Kabid PHU Kanwil Kemenag Sulbar Resmi Menutup Kegiatan Dialog Lintas Agama dan Budaya

Polewali Mandar, Nuansa.info – Kepala Bidang Penyelenggara Haji dan Umrah (Kabid PHU) Kanwil Kemenag Sulbar, H. Ahmad Barambangy, secara resmi menutup kegiatan Dialog Lintas Agama dan Budaya yang diselenggarakan oleh Tim Kerja Ortala dan KUB Kanwil Kemenag Sulbar di Hotel Sinar Mas, Polewali Mandar. (Selasa, 25/02/2025)

Dalam sambutannya, H. Ahmad Barambangy mengisahkan pengalaman pribadinya yang lahir di lingkungan non-Muslim di Bonehau dan bertugas di Mamasa selama empat tahun empat bulan sebelum akhirnya bergabung di Kanwil Kemenag Sulbar. Pengalamannya tersebut memberinya pemahaman mendalam tentang kehidupan sosial-keagamaan yang penuh keberagaman.

“Di Mamasa, ada satu rumah yang dihuni oleh empat agama. Ini menunjukkan bahwa sejak lahir, kita telah berkolaborasi dalam kehidupan sosial yang beragam. Perbedaannya hanya terletak pada pemahaman dan pengamalan agama masing-masing,” ujarnya.

Lebih lanjut, H. Ahmad Barambangy menekankan bahwa moderasi beragama bukan berarti mengubah pemahaman dan pengamalan ajaran agama, melainkan memoderasi sikap dalam kehidupan sosial-keagamaan.

“Pemahaman dan pengalaman agama tidak bisa dimoderasi, ‘lakum dinukum waliyadin’, tetapi sikap kita yang harus dimoderasi. Sayangnya, kehidupan sosial-keagamaan kita sering terganggu oleh kepentingan politik dan jabatan. Selain itu, kita masih sering memandang budaya dan tradisi secara tidak bijak dengan menilai agama lain hanya dari sudut pandang tekstual,” jelasnya.

• DAFTAR TUGAS:
1. Jawablah pertanyaan berikut berdasarkan berita tentang dialog lintas agama.
(a) Di hotel mana kegiatan dialog itu diselenggarakan?
(b) Berapa lama H. Ahmad Barambangy bertugas di Mamasa?
(c) Menurut H. Ahmad Barambangy, apa yang harus dimoderasi?
2. Sambung berita tentang dialog lintas agama dari kalimat terakhirnya.
Entri sesudah ini tidak ada kaitannya dengan berita tentang dialog lintas agama.

• INFORMASI YANG DIBERIKAN:

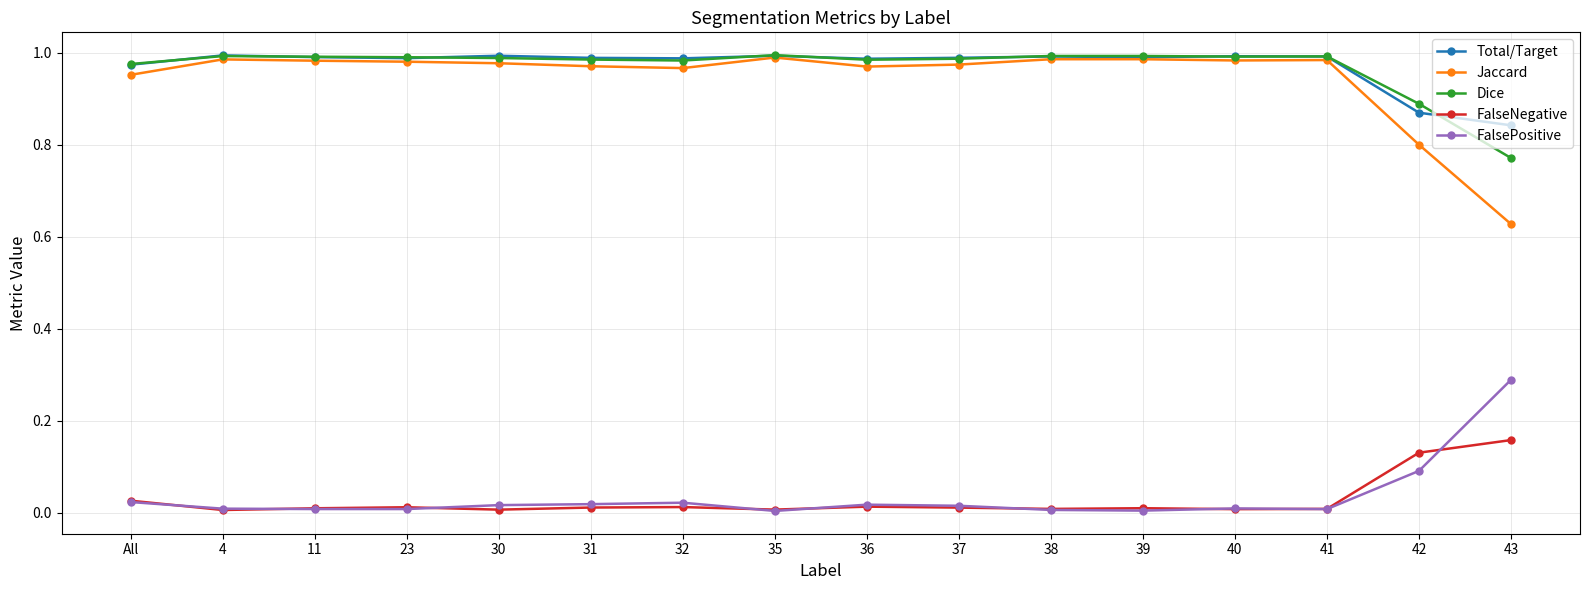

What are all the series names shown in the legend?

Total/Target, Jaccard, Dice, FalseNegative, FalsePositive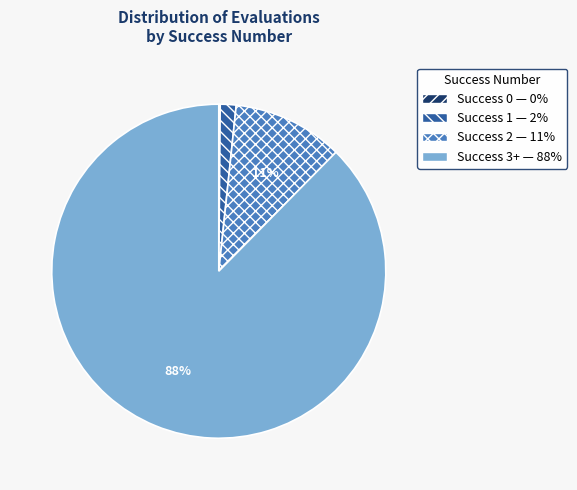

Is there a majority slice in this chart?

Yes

• JAWABAN TUGAS:
1.
(a) Kegiatan itu diselenggarakan di Hotel Sinar Mas, Polewali Mandar.
(b) Ia bertugas di Mamasa selama empat tahun empat bulan.
(c) Yang harus dimoderasi adalah sikap kita dalam kehidupan sosial-keagamaan, bukan pemahaman dan pengamalan ajaran agama.

2.
Ia menambahkan bahwa kurangnya pemahaman terhadap ajaran agama lain sering kali menjadi penyebab sikap kritis yang berlebihan terhadap keyakinan orang lain. Oleh karena itu, menurutnya, memahami dan mengetahui ajaran agama lain itu penting karena banyak nilai yang sejatinya memiliki kesamaan.

H. Ahmad Barambangy mengajak peserta untuk menjaga dan merawat falsafah hidup yang telah diwariskan oleh nenek moyang sebagai bentuk nyata dari moderasi beragama.

Ia menyebut beberapa nilai lokal yang mencerminkan persatuan dan keadilan, seperti: Mesa Kada Dipotuo, Pantang Kada Dipomate Bersatu kita teguh, bercerai kita runtuh, Kondo Sapata Wai Sappa LeleanSatu petak sawah harus dialiri air secara merata, sebagai simbol keadilan, Millete Diatonganan Berjalan di atas kebenaran, Lalla Tassisara (Mamuju Tengah) Kebersamaan, persatuan, dan kesatuan dan Bisse Sara Nisitimmangngi, Lantosiri Nisikamungngi (Mamuju) Hidup harus menjunjung tinggi kehormatan dan kebersamaan.

Menurutnya, falsafah-falsafah ini tidak hanya berlaku di Mamasa atau Sulbar, tetapi juga di seluruh Indonesia sebagai bagian dari upaya membangun kehidupan yang harmonis.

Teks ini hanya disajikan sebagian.